Other countries do not view free speech in the same way we do, according to Brison. France and Germany instituted laws prohibiting Holocaust denial and included certain restrictions on discrimination, while South Africa prohibited hate speech after the Apartheid, she said.
When these laws were first created, the American scholars helping to draft them had a “missionary zeal,” she said. However, other countries were resistant to adopting what she referred to as American “free speech absolutism.”
Brison attributed this to the differing histories of individual nations. While European nations were faced with the immediate history of the Holocaust and South Africa with apartheid, the framers of the American Constitution were concerned with preserving as much personal liberty as possible, according to Brison.
This approach has held over time but should be reconsidered, she said.
“There are ample grounds for adopting free speech skepticism,” she said. “To hold that there is a right to free speech is not, however, to hold that it is absolute.”
Sigh. Brison is a philosophy professor so you'd think that she would be able to carry her chain of reasoning through to its logical conclusion and address what would happen if our judiciary decided to "reconsider" the first amendment as it is currently conceived.

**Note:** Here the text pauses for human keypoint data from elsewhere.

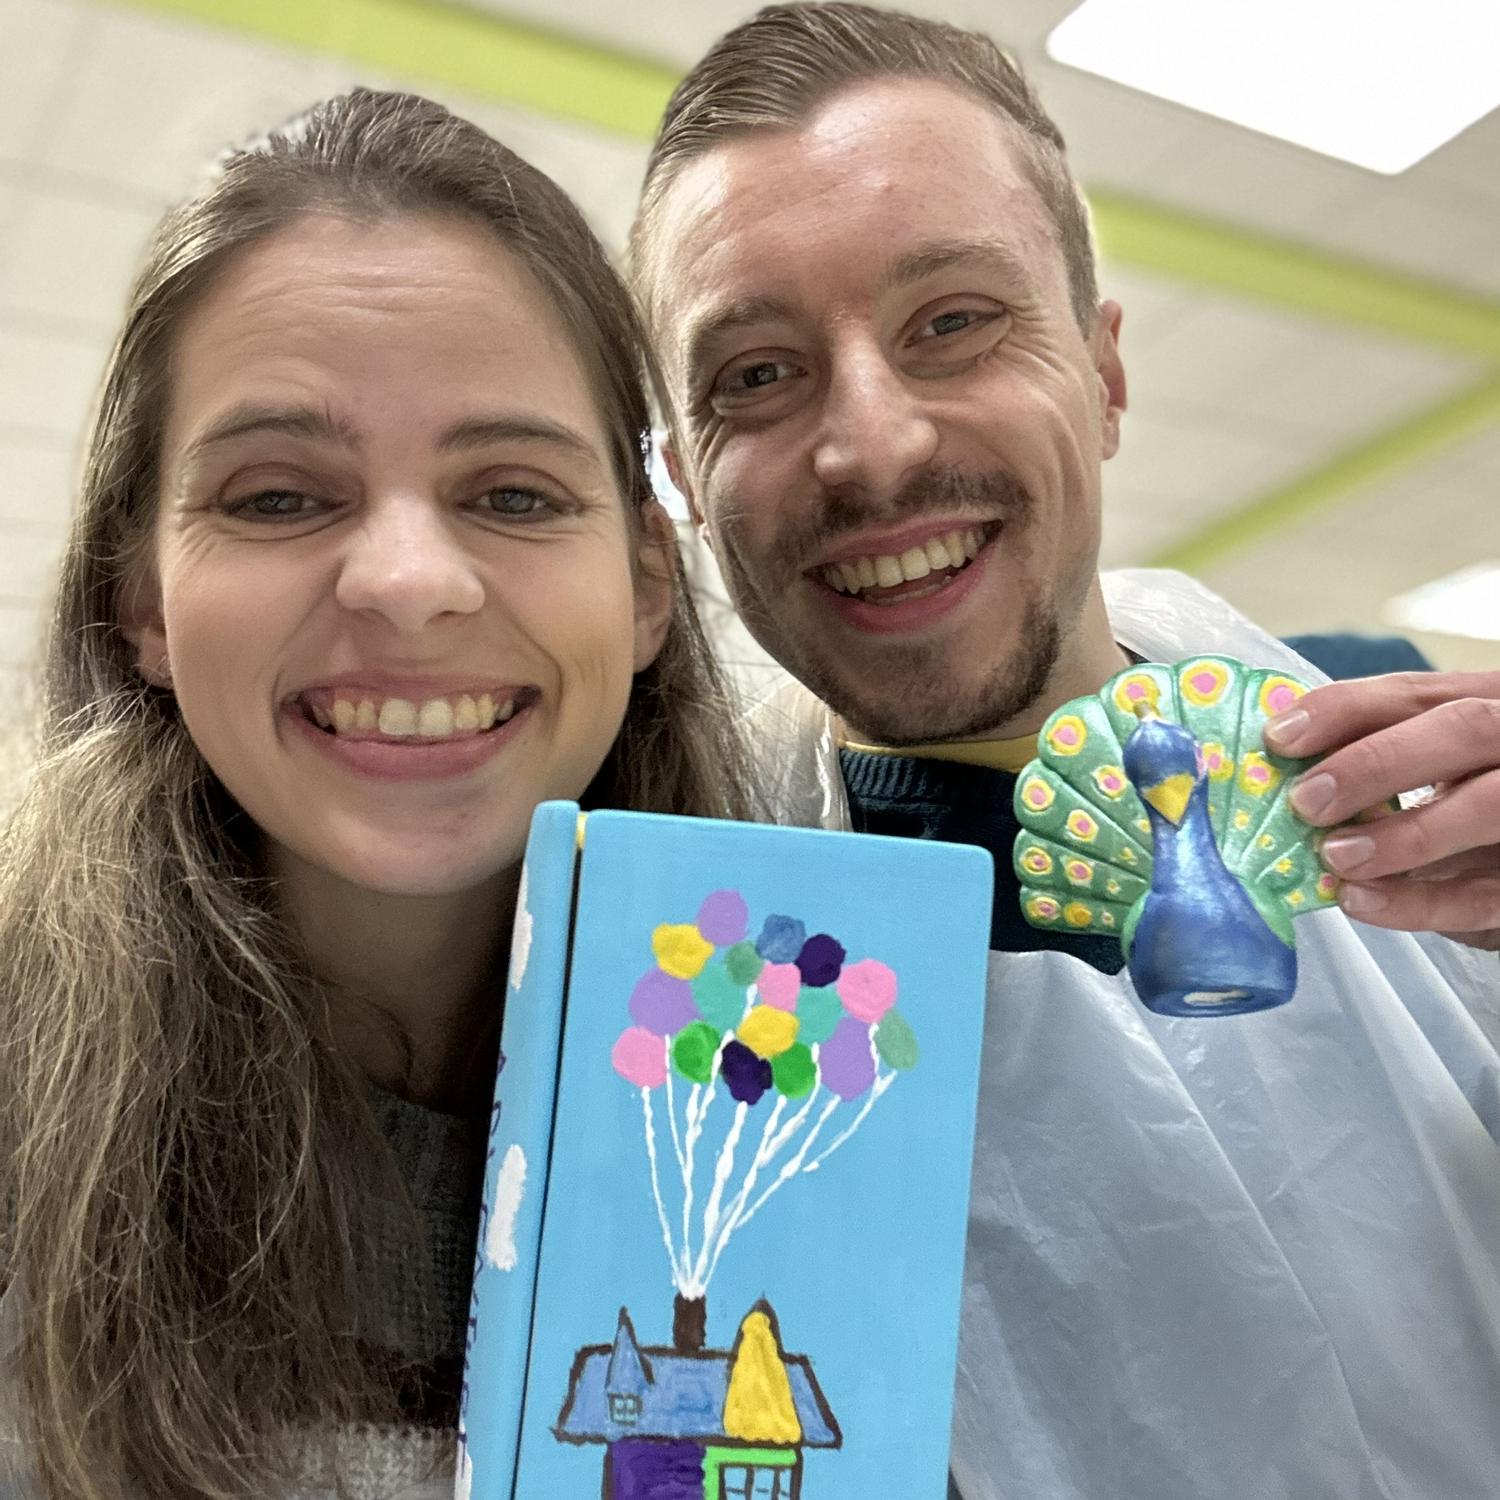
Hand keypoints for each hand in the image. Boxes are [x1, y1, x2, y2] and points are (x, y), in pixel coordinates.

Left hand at [1263, 671, 1499, 949]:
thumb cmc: (1460, 807)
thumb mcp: (1428, 771)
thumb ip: (1373, 754)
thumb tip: (1281, 759)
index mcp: (1484, 706)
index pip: (1416, 692)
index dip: (1345, 709)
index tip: (1279, 738)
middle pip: (1463, 730)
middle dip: (1377, 762)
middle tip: (1307, 801)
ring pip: (1487, 805)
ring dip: (1403, 833)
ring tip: (1334, 856)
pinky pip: (1482, 894)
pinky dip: (1417, 900)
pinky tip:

Does she, for instance, seriously believe that Martin Luther King Jr, the very person whom she is ostensibly celebrating by delivering these remarks, would have made any kind of dent in history if free speech were not as fiercely protected as it is in this country? Of course he wouldn't have. His political activism was defined by free speech--speech that needed to be protected given the tense political and racial climate that he was operating in.